そうね、そう、たぶん、おそらく


 ガーネットが顔を上げたのは、ぱたぱたと肌を打っていた不快なものが突如として止んだからだった。
「……あ。ごめんね、ガーネットくん」
 すぐ近くから聞こえた声に、ぱち、と瞬く。すべての輪郭が曖昧になっていた視界が鮮明になるにつれ、ガーネットは自分の後ろに傘を持ったオリーブが立っていることに気が付いた。ごめんね?
「何が?」
 ガーネットは赤い目をオリーブに向けたまま、まなざしだけで首を傾げた。オリーブは眉を下げて、困ったように少し笑う。
「何かの邪魔、したかなって。でも、風邪ひいちゃう、でしょ」
「風邪?」
「雨。降ってるよ」
 言われて頭上を見上げる。オリーブの差すビニール傘に、水滴が当たってぽつぽつと音を立てていた。どうりで肌に何か当たっている気がしていたわけだ。ガーネットは口元だけで少し笑った。
「気が付かなかった。考え事してたから」
「考え事?」
「ああ。先生の教え方、分かりにくいからな」
 ガーネットが明け透けにそう発すれば、オリーブはなんとも名状しがたい顔をして傘から垂れる水滴の方を見た。
「そんな顔するなよ。べつに悪口じゃあない。ただ……あの人は、自分の体格を基準に物を言うところがあるから、そのまま聞いてるだけじゃ自分のものにできない。そうだろ? 感覚系を教師にするのはどうかと思うね、俺は」
 寮に向かう歩を拾いながら、ガーネットは半ばひとりごちるふうに淡々と言葉を吐いた。それは悪意も善意もなく、ただそこにある事実を言葉にして確かめているようだった。

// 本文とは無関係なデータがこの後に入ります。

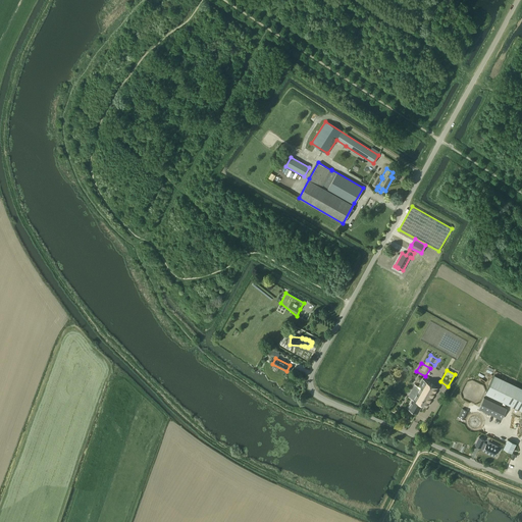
[(521,387),(494,375),(485,394),(521,410),(521,387)]
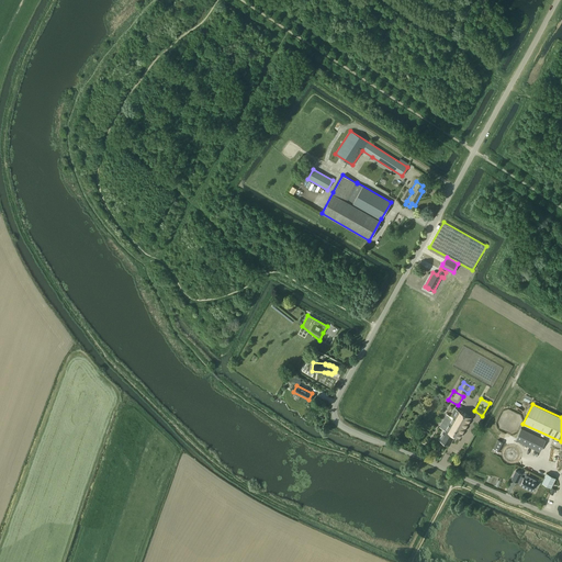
[(445,430),(439,439),(449,445),(454,435),(459,437),(470,417),(456,408),(451,415),(450,417),(447,415),(444,420),(447,423),(448,424),(445,430)]
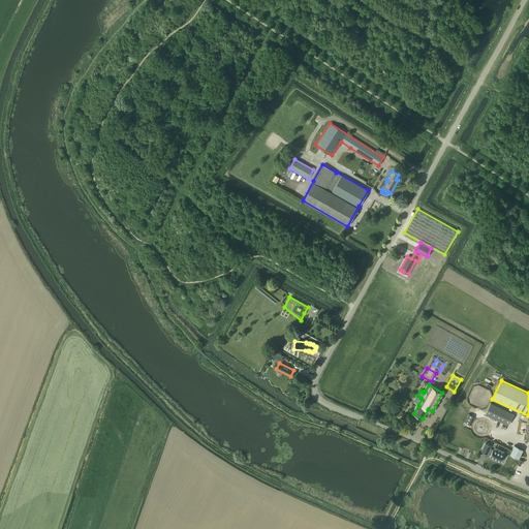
[(514,413),(491,402),(485,414),(508,425),(514,413)]
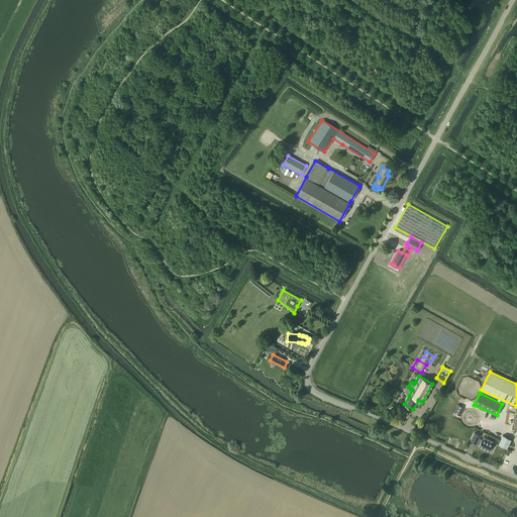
[(457,404),(453,413),(457,415),(462,407),(457,404)]
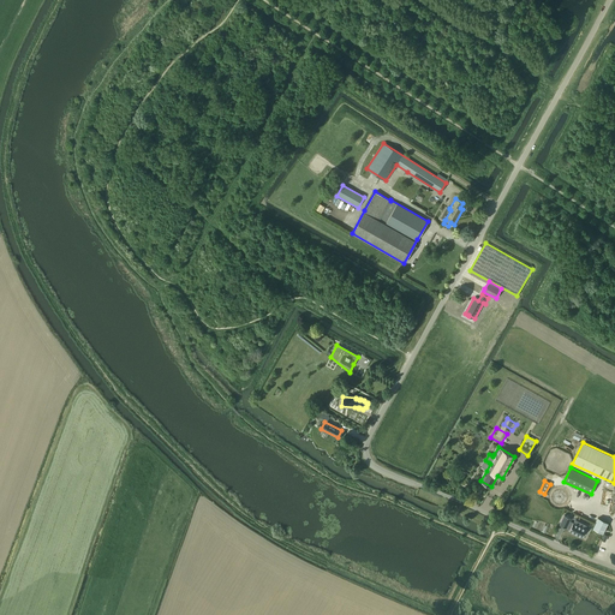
[(571,518),(565,514),(560,525),(566,527),(569,530),(569,531),(581,537),(585,532),(586,530),(586,529),(585,527),(586,525),(575,520),(574,523),(573,523),(569,521),(571,518)]
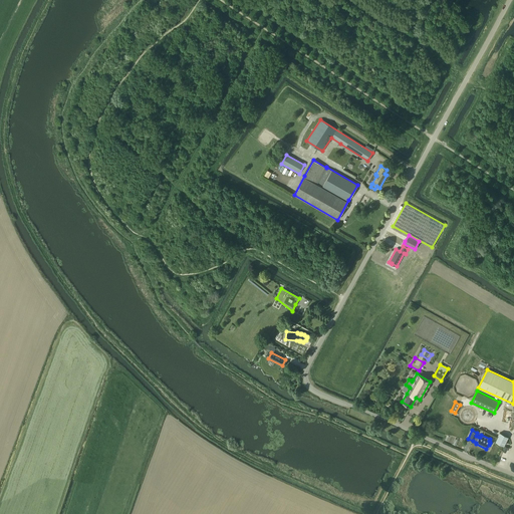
[(500,432),(496,442),(504,446),(508,436),(500,432)]
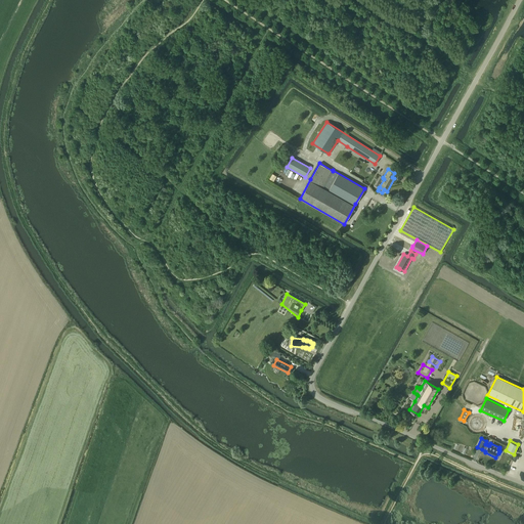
All buildings are outlined.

「お前にも分かるだろ。お前と先生じゃ、けっこう体格が違う。今日のダンスも、お前は先生より腕が長いから振りはもう少し早い方が──」
 ガーネットはオリーブの空いている片腕を掴んでそう言いかけ、けれども途中で言葉を切ると、ゆるりとかぶりを振った。
「俺が言うのもおかしいか。後で……今度、アンチックに相談してみたらどうだ? あいつのアドバイス、よく効くぞ。いろんな意味で」
 眉根を寄せながら、それでも目を細めてガーネットは喉の奥でくつくつと笑った。髪の先からはぽたぽたと水滴が落ちて、それは音もなく制服の上着に吸い込まれている。彼は濡れた睫毛を上げて、オリーブの方を見た。そして、妙に視線が合ったことのないその瞳の中を覗き込む。
「オリーブ。俺の話、お聞きくださってる?」
「え? あっ、……うん。ごめんね」
「ごめんね? 返事ははいかイエスで答えろよ。それ以外は聞こえん」
 今度はオリーブが瞬く番だった。ガーネットは今しがた不機嫌そうにへの字にした唇を少し開いて、そこから息を吐くようにくすりと笑んだ。そうして彼はオリーブの持つ傘の柄に自分の指先を添えると、とん、と力を加えて、相手の立つ方へと傾けてしまったのだった。